Air France has a long-standing commitment to gender diversity and professional equality between men and women. But while the carrier is one of the few companies run by two women – Air France-KLM board chairwoman Anne-Marie Couderc and newly-appointed Air France CEO Anne Rigail – it has no interest in resting on its laurels when it comes to gender equity. Rather, it has committed to further promote professional equality within its teams.
An advocate for equal pay for men and women, Air France in 2008 began implementing wage catch-up measures to reduce the pay gap between the sexes. In 2017, the carrier introduced an in-house campaign called #Osonsledire, encouraging staff to share the sexist remarks they hear on a daily basis. This year, in a continuing effort to put an end to everyday sexism in the workplace, Air France signed the Diversity Charter, joining 30 major French companies in the #StOpE initiative, supported by the government.
Air France also recently published its index on professional equality between men and women, revealing that it obtained a score of 89/100; the minimum threshold set by the French government is 75/100. “The 89/100 score for the Air France gender equality professional index is a first good result but we must not reduce our efforts,” said Rigail in a statement released yesterday, on International Women’s Day.
“We still have a long way to go, with the future recruitment of female pilots, engineers, technicians, digital specialists etc. thanks to the attitude of each man and woman in the company, [which] desires to promote gender diversity in all sectors and professions,” continued Rigail, pictured above.
Air France’s Anne-Marie Couderc added: “Beyond the exception and the symbol, I am convinced that companies that are committed to gender equality are the most competitive, attractive and innovative companies. Our responsibility is to be fully involved. This is the role of the many actions carried out by Air France.”
“Growth in women’s employment in male-dominated industries is a fundamental aspect of professional equality and Air France promotes access for women to all professions and encourages women of all ages to follow these professional paths,” stated the carrier.
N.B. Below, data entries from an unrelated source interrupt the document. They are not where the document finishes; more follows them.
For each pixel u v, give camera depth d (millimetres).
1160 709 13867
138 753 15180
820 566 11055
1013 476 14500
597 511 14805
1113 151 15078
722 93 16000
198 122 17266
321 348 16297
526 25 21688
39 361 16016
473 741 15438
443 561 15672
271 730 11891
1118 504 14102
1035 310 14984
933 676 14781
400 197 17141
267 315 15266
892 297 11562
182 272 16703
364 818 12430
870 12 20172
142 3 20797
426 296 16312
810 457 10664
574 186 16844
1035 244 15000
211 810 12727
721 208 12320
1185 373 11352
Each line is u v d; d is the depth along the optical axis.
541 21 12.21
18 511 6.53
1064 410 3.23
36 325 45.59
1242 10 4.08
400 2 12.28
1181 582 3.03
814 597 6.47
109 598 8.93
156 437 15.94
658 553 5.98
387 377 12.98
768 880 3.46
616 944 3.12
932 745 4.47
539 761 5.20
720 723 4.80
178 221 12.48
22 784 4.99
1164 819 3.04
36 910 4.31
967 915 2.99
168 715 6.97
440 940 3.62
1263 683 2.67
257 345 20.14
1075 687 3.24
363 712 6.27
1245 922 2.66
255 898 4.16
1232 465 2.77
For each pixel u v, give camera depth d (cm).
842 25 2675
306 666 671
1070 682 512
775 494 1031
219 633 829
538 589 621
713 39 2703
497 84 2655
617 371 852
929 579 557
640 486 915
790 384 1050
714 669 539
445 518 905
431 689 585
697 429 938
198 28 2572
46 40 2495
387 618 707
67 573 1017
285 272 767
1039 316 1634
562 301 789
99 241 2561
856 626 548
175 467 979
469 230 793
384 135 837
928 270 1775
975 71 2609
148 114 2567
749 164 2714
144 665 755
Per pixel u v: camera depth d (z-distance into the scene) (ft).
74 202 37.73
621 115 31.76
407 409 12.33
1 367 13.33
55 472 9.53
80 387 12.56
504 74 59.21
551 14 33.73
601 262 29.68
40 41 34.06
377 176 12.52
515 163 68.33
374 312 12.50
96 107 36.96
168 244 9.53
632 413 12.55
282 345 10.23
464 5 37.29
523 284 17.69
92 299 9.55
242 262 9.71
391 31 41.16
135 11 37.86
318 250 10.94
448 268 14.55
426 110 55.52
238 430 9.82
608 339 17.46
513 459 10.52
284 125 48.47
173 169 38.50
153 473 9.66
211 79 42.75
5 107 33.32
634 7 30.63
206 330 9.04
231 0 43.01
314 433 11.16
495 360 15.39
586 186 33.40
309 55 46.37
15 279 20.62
A one-year-old network, called Women for Tomorrow (WoTo), was the brainchild of several women in the company who wanted to create a place for exchange, with meetings, debates, and workshops to promote women in the company and strengthen gender diversity.
Beyond this work, Air France plans to carry out regular initiatives throughout the year “to put an end to words and gestures that can consciously or unconsciously delegitimize or belittle women in their professional development”. And it continues to work towards the objective of “equal pay for comparable work, seniority, and skills”.